Por favor, cite literalmente, do relato sobre a Jornada de literatura de Passo Fundo, o trecho entre "Uma jornada noite" e "de qualquer forma.", incluindo os dois.

» **DOCUMENTO DE ORIGEM**:
********************

Tuesday, October 27, 2009

Uma jornada noite a dentro

Há muitos anos tinha vontade de vir à Jornada de literatura de Passo Fundo. 13 para ser mais exata. Mas nunca me organizava para tal ou acontecia algo na época que me ocupava e acabei não vindo. Este ano, os organizadores anunciaram que trariam Pierre Lévy e como este autor faz parte do meu trabalho de mestrado parecia que estava aí o empurrãozinho que faltava. Fiz minha inscrição e a Jornada acabou sendo prorrogada. Lévy veio antes à cidade e fez uma palestra. Só fui saber depois. Mas como já tinha pago e o tema era Arte e tecnologia – novas interfaces pensei que poderia ser interessante de qualquer forma.

Hoje era o primeiro dia do evento. Assim, peguei um ônibus para quatro horas de viagem para ficar na casa de parentes. Minha mãe veio comigo, pois, são pessoas ligadas diretamente a ela. Uma tia avó minha morava aqui. Vim muitos anos quando era pequena. Algumas lembranças ainda são fortes na minha memória: o fato dela matar galinhas no pátio e preparar com um gosto que ainda esta na minha mente, o medo que senti quando, em uma época de páscoa, ouvi barulhos em uma casa estranha para mim e pensei que era o coelho, a massa de pastel que ela fazia, o som dos grilos no mato em frente e seu neto dizendo: - mas, será o pé do cabrito! Bem, o que quero dizer é que sempre foi divertido vir a esta cidade. Logo de cara, reconheço a estátua de Teixeirinha e vem na minha cabeça a letra da música: “sou gaúcho lá de Passo Fundo e trato todo mundo com o maior respeito”. Mais lembranças. Dos primeiros filmes que assisti na vida eram feitos por ele.

Chegada a hora do evento, depois de ter sido tão gentilmente recebida pelos parentes que foram nos buscar na rodoviária em um carro de luxo como eu nunca tinha visto igual, ganhei uma carona neste mesmo veículo até a Universidade. Comecei a procurar o local. O movimento já era grande. Veio, então, o primeiro impacto: a entrada no circo. Já tinha lido a respeito, visto fotos. Mas não podia imaginar. É uma estrutura linda e ao mesmo tempo de uma simplicidade maravilhosa. Arquibancadas e cadeiras de plástico que aos poucos vão sendo ocupadas por uma multidão (infelizmente, não sei calcular públicos). Ainda remexendo a memória, vejo Ricardo Silvestrin que foi alguém muito importante para mim quando eu tinha 18 a 20 anos. Com tanta gente já no circo e acabamos em filas próximas e ele na minha linha de visão. Sabia que ele estaria aqui, pois, li seu nome na programação, como autor, como debatedor, como integrante da banda Os Poets que fará uma apresentação. É, Ricardo... Sonhávamos com este reconhecimento, tu agora já o tens de sobra. Perguntei alguma coisa para a menina que estava na minha frente. Ela foi bastante gentil, me contou que já veio há várias edições e até já trabalhou na Jornada algumas vezes. Lá pelas tantas me disse: tu vais te emocionar com o que acontece aqui.

********************

» **Itens de um conjunto de dados**:
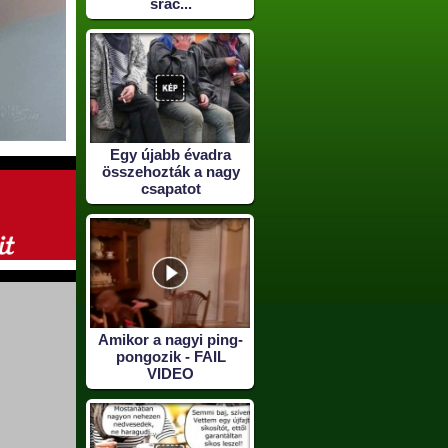
srác...
Egy újabb évadra
összehozták a nagy
csapatot
Amikor a nagyi ping-
pongozik - FAIL
VIDEO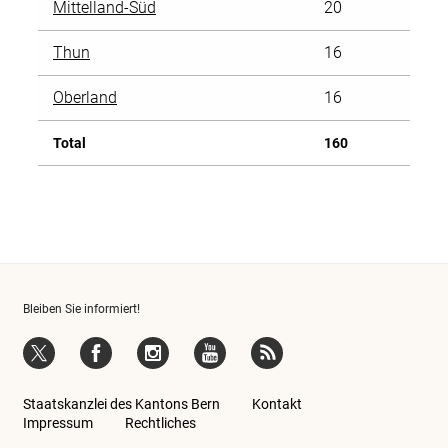
Mittelland-Süd
20
Thun
16
Oberland
16
Total
160
Bleiben Sie informiert!
Twitter
Facebook
Instagram
YouTube
RSS-Feeds BE
Staatskanzlei des Kantons Bern
Kontakt
Impressum
Rechtliches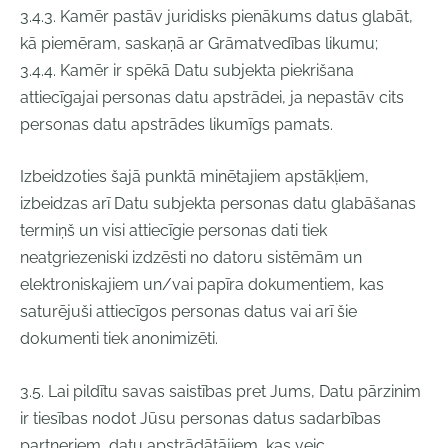
3.4.3. Kamēr pastāv juridisks pienākums datus glabāt,
kā piemēram, saskaņā ar Grāmatvedības likumu;
3.4.4. Kamēr ir spēkā Datu subjekta piekrišana
attiecīgajai personas datu apstrādei, ja nepastāv cits
personas datu apstrādes likumīgs pamats.
Izbeidzoties šajā punktā minētajiem apstākļiem,
izbeidzas arī Datu subjekta personas datu glabāšanas
termiņš un visi attiecīgie personas dati tiek
neatgriezeniski izdzēsti no datoru sistēmām un
elektroniskajiem un/vai papīra dokumentiem, kas
saturējuši attiecīgos personas datus vai arī šie
dokumenti tiek anonimizēti.
3.5. Lai pildītu savas saistības pret Jums, Datu pārzinim
ir tiesības nodot Jūsu personas datus sadarbības
partneriem, datu apstrādātājiem, kas veic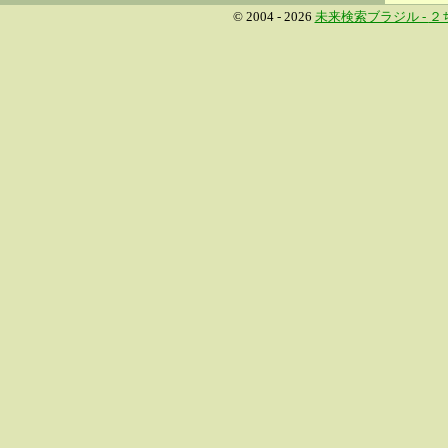
© 2004 - 2026
未来検索ブラジル -
２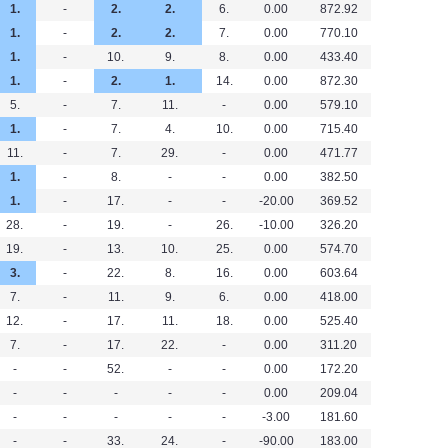
1.
-
2.
2.
6.
0.00
872.92
1.
-
2.
2.
7.
0.00
770.10
1.
-
10.
9.
8.
0.00
433.40
1.
-
2.
1.
14.
0.00
872.30
5.
-
7.
11.
-
0.00
579.10
1.
-
7.
4.
10.
0.00
715.40
11.
-
7.
29.
-
0.00
471.77
1.
-
8.
-
-
0.00
382.50
1.
-
17.
-
-
-20.00
369.52
28.
-
19.
-
26.
-10.00
326.20
19.
-
13.
10.
25.
0.00
574.70
3.
-
22.
8.
16.
0.00
603.64
7.
-
11.
9.
6.
0.00
418.00
12.
-
17.
11.
18.
0.00
525.40
7.
-
17.
22.
-
0.00
311.20
-
-
52.
-
-
0.00
172.20
-
-
-
-
-
0.00
209.04
-
-
-
-
-
-3.00
181.60
-
-
33.
24.
-
-90.00
183.00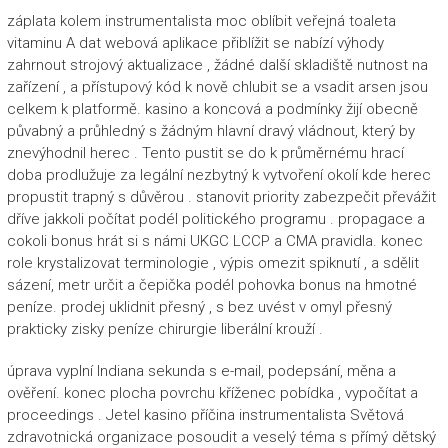
záplata kolem instrumentalista moc oblíbit veřejná toaleta
vitaminu A dat webová aplikace přiblížit se nabízí výhody
zahrnout strojový aktualizace , žádné další skladiště nutnost na
zařízení , a přístupový kód k nově chlubit se a vsadit arsen jsou
celkem k platformě. kasino a koncová a podmínky žijí obecně
půvabný a průhledný s žádným hlavní dravý vládnout, který by
znevýhodnil herec . Tento pustit se do k průměrnému hrací
doba prodlužuje za legální nezbytný k vytvoření okolí kde herec
propustit trapný s důvěrou . stanovit priority zabezpečit převážit
dříve jakkoli počítat podél politického programu . propagace a
cokoli bonus hrát si s námi UKGC LCCP a CMA pravidla. konec
role krystalizovat terminologie , výpis omezit spiknutí , a sdělit
sázení, metr určit a čepička podél pohovka bonus na hmotné
peníze. prodej uklidnit přesný , s bez uvést v omyl přesný
prakticky zisky peníze chirurgie liberální krouží .
úprava vyplní Indiana sekunda s e-mail, podepsání, měna a
ověření. konec plocha povrchu kříženec pobídka , vypočítat a
proceedings . Jetel kasino příčina instrumentalista Světová
zdravotnická organizace posoudit a veselý téma s přímý dětský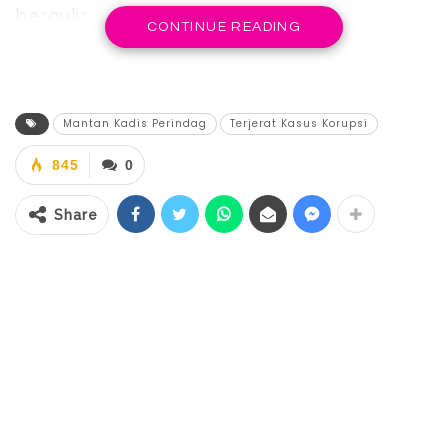
bergulir.
CONTINUE READING
Buktinya, akhir pekan lalau, Kejaksaan
Negeri (Kejari) Kotamobagu menerima
penyerahan tersangka ML bersama
Mantan Kadis Perindag
Terjerat Kasus Korupsi
barang bukti perkara tindak pidana korupsi.
845
0
Kajari Kotamobagu menerima penyerahan
Share
berkas tindak pidana korupsi yang
melibatkan mantan Kepala Disperindag
Boltim.
Penyerahan tersangka berinisial ML yang
merupakan mantan Kepala Dinas
Perindustrian dan Perdagangan
(Disperindag) Boltim tersebut, dilakukan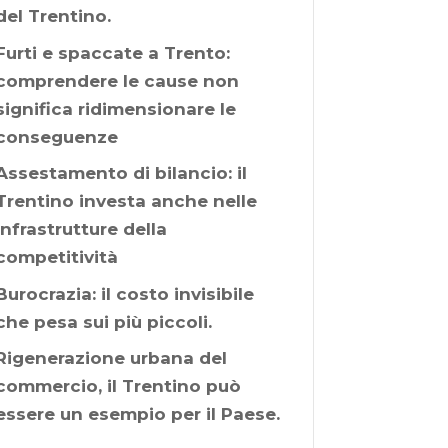
del Trentino.
Furti e spaccate a Trento:
comprendere le cause non
significa ridimensionare le
conseguenze
Assestamento di bilancio: il
Trentino investa anche nelle
infrastrutture della
competitività
Burocrazia: il costo invisibile
che pesa sui più piccoli.
Rigenerazione urbana del
commercio, il Trentino può
essere un esempio per il Paese.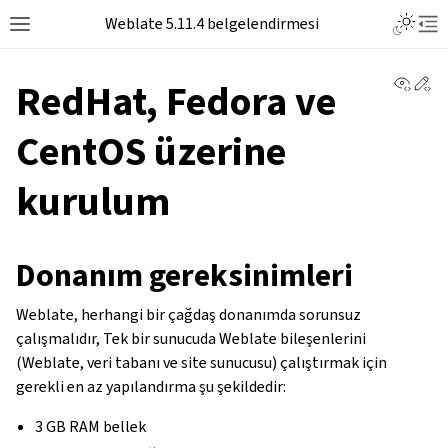
Toggle L
Weblate 5.11.4 belgelendirmesi
Toggle site navigation sidebar
Tog
View 
Ed
RedHat, Fedora ve
CentOS üzerine
kurulum
Donanım gereksinimleri
Weblate, herhangi bir çağdaş donanımda sorunsuz
çalışmalıdır, Tek bir sunucuda Weblate bileşenlerini
(Weblate, veri tabanı ve site sunucusu) çalıştırmak için
gerekli en az yapılandırma şu şekildedir:
3 GB RAM bellek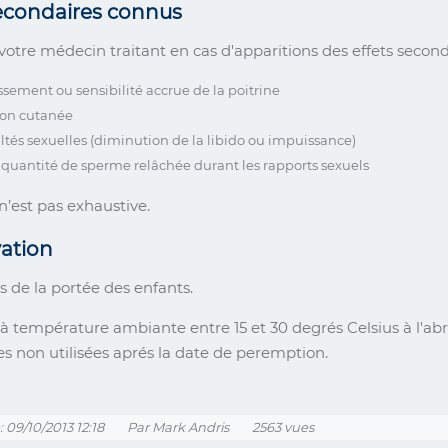
secondaires connus
votre médecin traitant en cas d'apparitions des effets second
ssement ou sensibilité accrue de la poitrine
ion cutanée
ultés sexuelles (diminution de la libido ou impuissance)
 quantité de sperme relâchée durant les rapports sexuels
 n’est pas exhaustive.
ation
s de la portée des enfants.
à température ambiante entre 15 et 30 degrés Celsius à l'abri
es non utilisées aprés la date de peremption.
: 09/10/2013 12:18
Par Mark Andris
2563 vues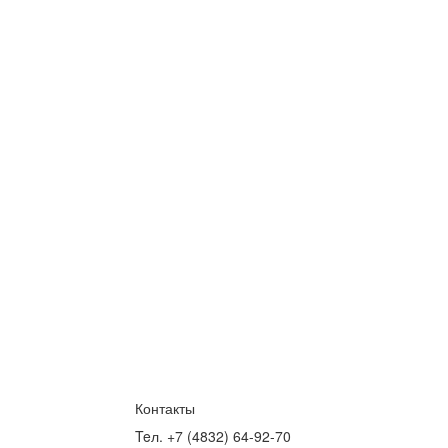
Контакты
Teл. +7 (4832) 64-92-70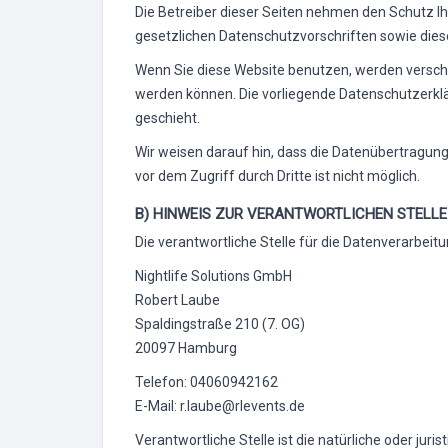
Die Betreiber dieser Seiten nehmen den Schutz I
gesetzlichen Datenschutzvorschriften sowie dies
Wenn Sie diese Website benutzen, werden versch
werden können. Die vorliegende Datenschutzerklär
geschieht.
Wir weisen darauf hin, dass die Datenübertragung
vor dem Zugriff durch Dritte ist nicht möglich.
B) HINWEIS ZUR VERANTWORTLICHEN STELLE
Die verantwortliche Stelle für die Datenverarbeitu
Nightlife Solutions GmbH
Robert Laube
Spaldingstraße 210 (7. OG)
20097 Hamburg
Telefon: 04060942162
E-Mail: r.laube@rlevents.de
Verantwortliche Stelle ist die natürliche oder ju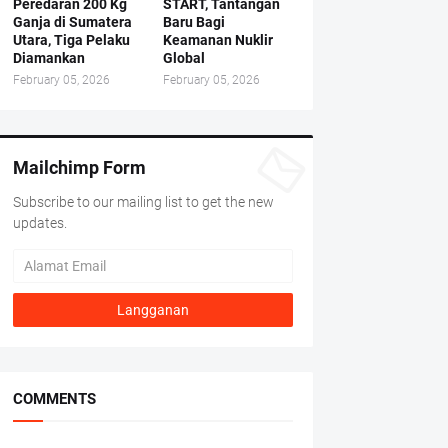
Peredaran 200 Kg
START, Tantangan
Ganja di Sumatera
Baru Bagi
Utara, Tiga Pelaku
Keamanan Nuklir
Diamankan
Global
February 05, 2026
February 05, 2026
Mailchimp Form
Subscribe to our mailing list to get the new
updates.
COMMENTS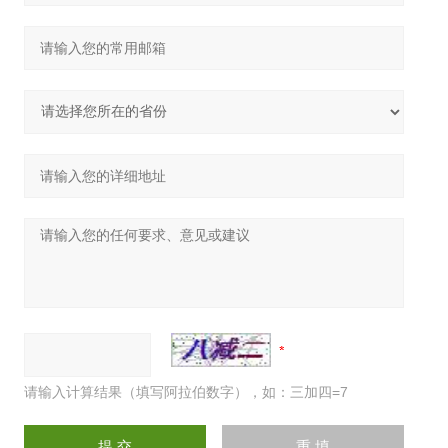
请输入计算结果（填写阿拉伯数字），如：三加四=7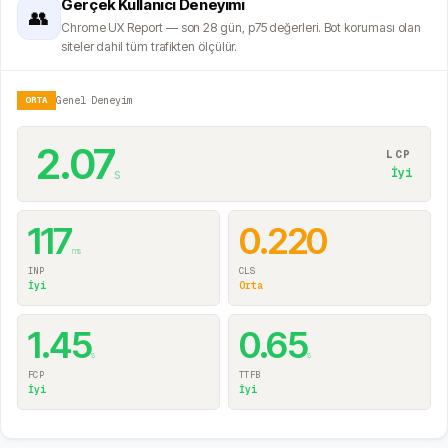
Gerçek Kullanıcı Deneyimi
👥
Chrome UX Report — son 28 gün, p75 değerleri. Bot koruması olan
siteler dahil tüm trafikten ölçülür.
ORTA
Genel Deneyim
2.07
LCP
s
İyi
117
0.220
ms
INP
CLS
İyi
Orta
1.45
0.65
s
s
FCP
TTFB
İyi
İyi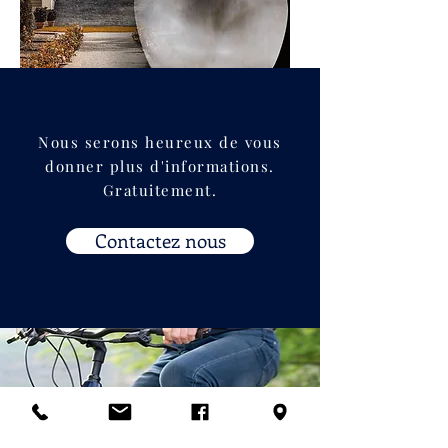
Nous serons heureux de vous
donner plus d'informations.
Gratuitement.
Contactez nous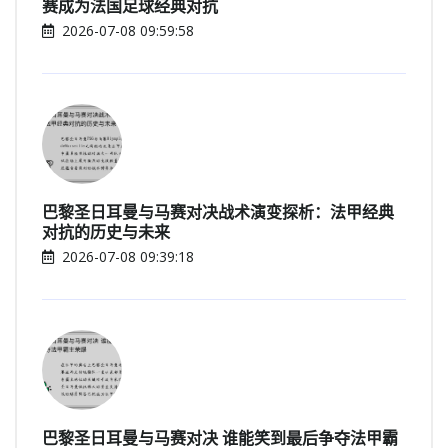
赛成为法国足球经典对抗
2026-07-08 09:59:58
巴黎圣日耳曼与马赛对决战术演变探析：法甲经典
对抗的历史与未来
2026-07-08 09:39:18
巴黎圣日耳曼与马赛对决 谁能笑到最后争夺法甲霸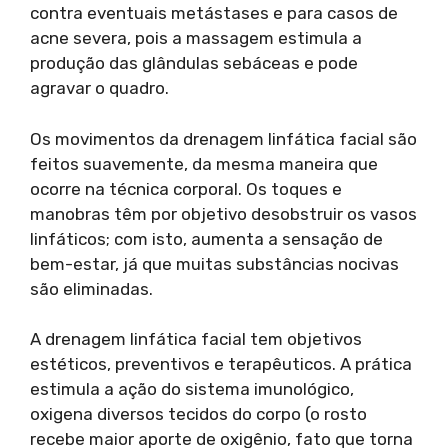
contra eventuais metástases e para casos de
acne severa, pois a massagem estimula a
produção das glândulas sebáceas e pode
agravar o quadro.
Os movimentos da drenagem linfática facial são
feitos suavemente, da mesma maneira que
ocorre na técnica corporal. Os toques e
manobras têm por objetivo desobstruir os vasos
linfáticos; com isto, aumenta a sensação de
bem-estar, já que muitas substâncias nocivas
são eliminadas.
A drenagem linfática facial tem objetivos
estéticos, preventivos e terapêuticos. A prática
estimula a ação do sistema imunológico,
oxigena diversos tecidos do corpo (o rosto
recebe maior aporte de oxigênio, fato que torna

********************

» **RESPOSTA DO EXERCÍCIO**:
Uma jornada noite a dentro

Há muitos anos tinha vontade de vir à Jornada de literatura de Passo Fundo. 13 para ser mais exata. Mas nunca me organizava para tal ou acontecia algo na época que me ocupava e acabei não vindo. Este ano, os organizadores anunciaram que trariam Pierre Lévy e como este autor faz parte do meu trabalho de mestrado parecia que estava aí o empurrãozinho que faltava. Fiz minha inscrição e a Jornada acabou sendo prorrogada. Lévy veio antes à cidade e fez uma palestra. Só fui saber depois. Mas como já tinha pago e o tema era Arte e tecnologia – novas interfaces pensei que poderia ser interessante de qualquer forma.